A Garda detective superintendent has warned scams are likely to increase as we come closer to Christmas.
The number of scams targeting consumers jumped almost 80% in 2020, as fraudsters took advantage of uncertainties and unfamiliar situations prompted by the COVID crisis.
New figures from the Banking & Payments Federation also found that victims were conned out of €15.6m.
Garda Detective Superintendent Michael Cryan told Pat Kenny fraudsters will adapt to every situation.
"Some of them are very well put together, and they come across as very professional, and they perhaps get us at our most vulnerable times as well.
"They put pressure on people, there's a hard sell to a lot of them as well, there's a threatening element to a lot of them.
"The fraudsters take advantage of the prevailing situation at any given time to steal your money - it's as basic as that".
He says frauds or cons have always been there, but the internet has made it easier for them.
"With the internet, it's perhaps easier for the fraudster: they can hit a longer, a quicker target, a lot more people in different jurisdictions across the world.
"Some of them are very quick: the likes of the text messages - if you answer it you may get caught, if you don't answer the text, if you delete it, you're not going to get caught.
"And more than, then, there's an element of social engineering, financial grooming involved in romance frauds, advanced fee frauds.
"The fraudster takes whatever the situation is - so coming up to Christmas, the likes of shopping fraud becomes more prevalent.
"They're the different types of frauds, the big one at the moment for the last year is the phone calls and text messages - what we call the smishing and the phishing".
Detective Cryan says even when a call or text looks like its from an official number, it may not be.

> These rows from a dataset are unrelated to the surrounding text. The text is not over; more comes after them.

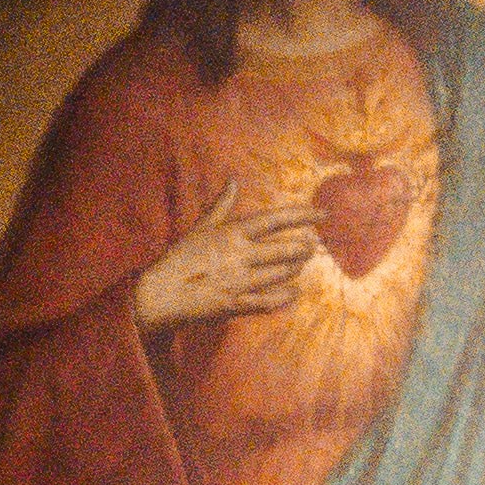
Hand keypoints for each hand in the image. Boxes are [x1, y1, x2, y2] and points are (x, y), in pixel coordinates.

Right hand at [127, 170, 329, 327]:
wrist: (160, 293)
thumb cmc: (179, 258)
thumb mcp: (200, 227)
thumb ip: (221, 205)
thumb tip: (233, 180)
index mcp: (233, 233)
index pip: (276, 219)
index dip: (303, 216)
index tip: (323, 214)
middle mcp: (241, 256)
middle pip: (286, 249)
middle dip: (304, 247)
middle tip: (314, 244)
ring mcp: (240, 282)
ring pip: (281, 274)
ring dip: (296, 268)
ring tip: (303, 263)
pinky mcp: (237, 305)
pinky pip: (269, 301)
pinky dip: (285, 296)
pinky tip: (295, 291)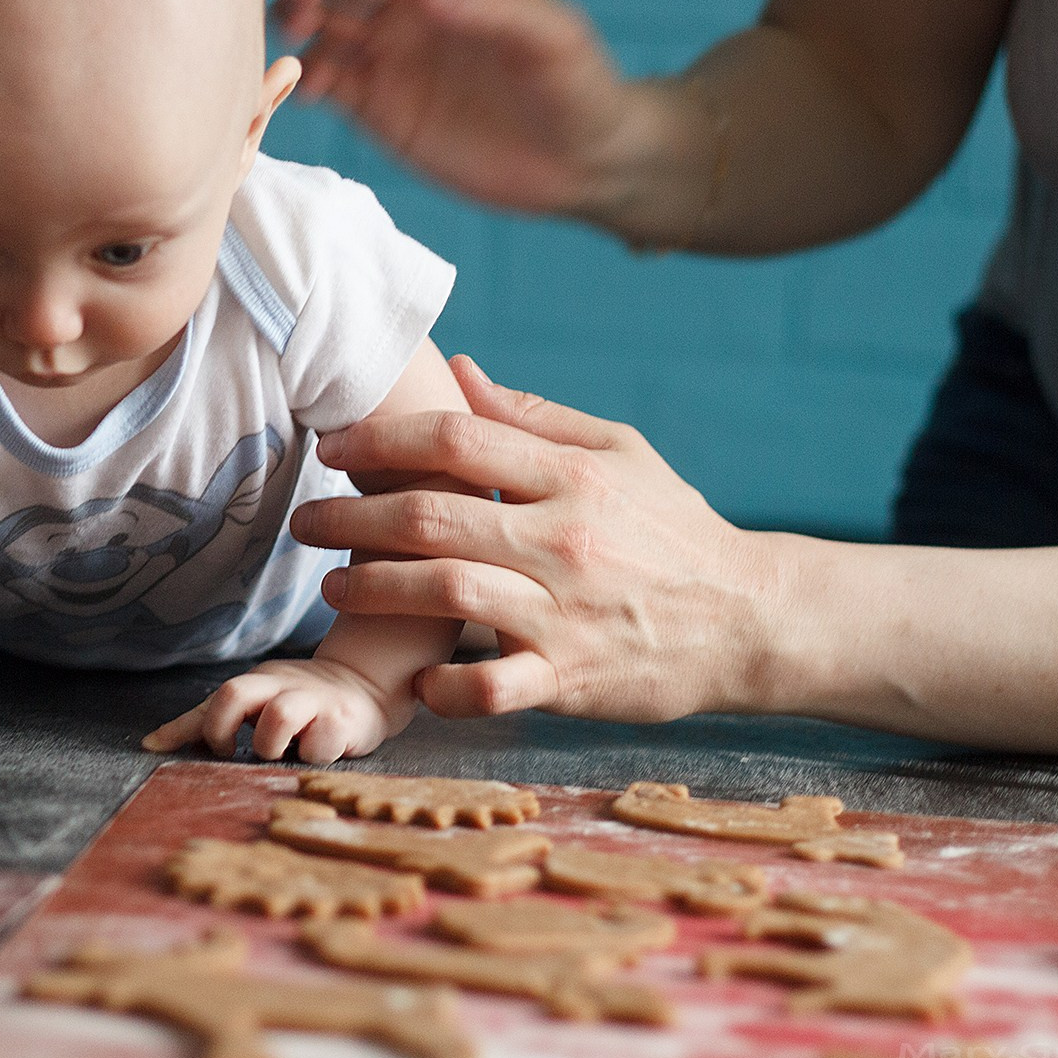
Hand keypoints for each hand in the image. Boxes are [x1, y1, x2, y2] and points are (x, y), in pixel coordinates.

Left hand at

"It's called spoofing - there's software there to basically mask the number it's coming from to make it look like a bank, a Garda station, a Government department.
"That text message is sent automatically by a computer to thousands upon thousands of people, and your phone believes... it's from the bank".
'Not just a problem in Ireland'
On what people should do, he says they should always double check with their bank or provider directly.
"The advice we would always give is don't click on the link, take your time, just think about it.
"Perhaps ring your bank - but don't click on an unsolicited text or an e-mail or anything like that.
"And don't give away personal data: even if you do click on it, and the bank is looking for personal data, the bank won't be looking for your personal data.
"The bank won't be looking for your bank account numbers - they have it."
And he says Gardaí are working with telecom providers to combat this as much as they can.
"We are working quite closely with the service providers to try and stop these coming into the phone networks.
"Certainly it's something the phone companies really want to do, and we've been on to Comreg as well in relation to this.
"This is not just a problem in Ireland, at the moment it's a problem in English-speaking countries as well."
He says anyone who is a victim of crime should report it to An Garda Síochána.